Аннет не дочитала письма. Она плакала.
— Что это за село, братцы?
— Бородино называется.
— Бородино! А поди, привал будет?
— Должно, будет. Вот поспим! Страх спать хочется.
— Да и пожирать бы чего мокренького — ух, хорошо бы!
— А как под Смоленском она, чиненка эта, упадет коло нас да как завертится, в мы все наземь, а она как — у! сыпанет землей, а Тишка наш как чихнет с испугу — что смеху было!
— А они в то время огурец ели — большой такой — так и не доели, обеих скосило…
— Ну и с… же ты с…. после этого…
Дурова машинально прислушивалась к бессвязной, по-видимому, но для нее теперь имеющей глубокий смысл болтовне своих улан, тихо покачиваясь на седле впереди своего взвода, в то время, когда полк их подходил к какому-то селу, которое солдаты называли Бородином. То, что она вынесла, пережила, передумала и перестрадала вместе с этими безответными, непостижимо выносливыми людьми в течение пяти лет и в особенности в эти последние страшные месяцы, придавало этим словам значение, познать цену которого можно было только в школе, пройденной ею и ими. Это желание чего-нибудь «мокренького» после длинных переходов под августовским солнцем, когда пыль набивалась в глаза, и в рот, и в легкие: эта надежда на то, что «поспать» можно будет наконец; этот смех над осколками разорвавшейся гранаты; этот огурец, не доеденный потому, что… э! да это целая история отечественной войны, наша грустная «Илиада»… Дурова не надеялась уже ни на что, как никто, кажется, не надеялся, и у нее оставалось только одно желание — «поспать», забыться. Назначение главнокомандующим Кутузова подняло было дух войска; но, когда увидели, что положение дел от этого не изменилось ни на волос к лучшему, всеми овладела какая-то досадливость. Даже солдаты начинали скучать и злиться, неизвестно за что, друг на дружку, на лошадей и на окружающие предметы. То и дело слышались неизвестно к кому относившиеся возгласы: «Эй ты, черт!» — «А, да провались ты! не до тебя!» — «Эй, который!» — «который» особенно казалось бранным словом. В особенности Дурову поразила сцена, на которую она наткнулась при въезде в Бородино. У крайней избы, на завалинке, сидел Давыдов (он не был убит под Смоленском, как это сгоряча показалось Бурцеву), а около него терся об локоть серенький котенок, грациозно выгибая спинку. Против Давыдова стоял старый Пилипенко и не то улыбался котенку, не то показывал вид, что хмурится на него — «не мешай-де начальству», «не до тебя». Давыдов казался сердитым, но не просто сердитым, а как бы с похмелья, словно бы он сердился на самого себя.

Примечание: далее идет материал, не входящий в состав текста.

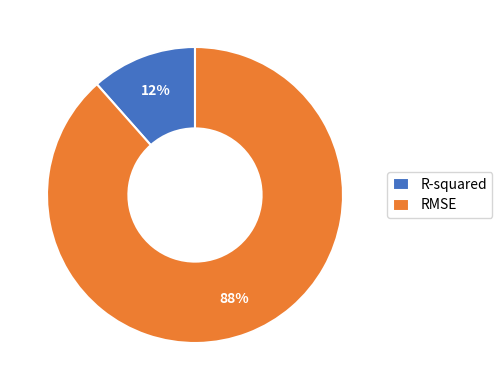

Count the number of slices in the pie.

2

— Ну, а Егоров? — лаялся он как-то по-собачьи, косясь добрыми глазами на котенка.
— Убит, вашеско-родие, — казенно отвечал Пилипенко, тоже покашиваясь на котенка.
— А Гладкой?
— Убит, ваше ско-родие.
— Ну, а Цтащкин- там?
— Убит, ваше ско-родие.
— Да что ты, старый черт, заладил — убит да убит!.. Ну, пошли там кого другого — кто из унтер-офицеров, который остался…
— Слушаю-с, вашеско-родие.
Давыдов взял на руки котенка, чтобы скрыть слезы, которые готовы были брызнуть: накануне его отряд, прикрывая движение пехоты, несколько часов держался против втрое сильнейшего неприятеля й был вторично перебит наполовину. Дурова знала это и собственным переболевшим сердцем угадала, что двигало рукою гусара, гладившею котенка в то время, когда в ушах его раздавалось ужасное «убит, убит и убит»: и сердцу, и глазам, уставшим смотреть на убивающих и убиваемых, хотелось отдохнуть на других картинах, отвести душу на невинном личике ребенка, забыться вдали от этой области ужасов, смерти и страданий. Люди казались такими страшными, такими злыми и беспощадными, что рука, уставшая губить других и безжалостно защищать свою собственную жизнь, невольно тянулась погладить шелковистую головку ребенка, приласкать косматую собачонку, глупого, беззаботно мурлыкающего котенка.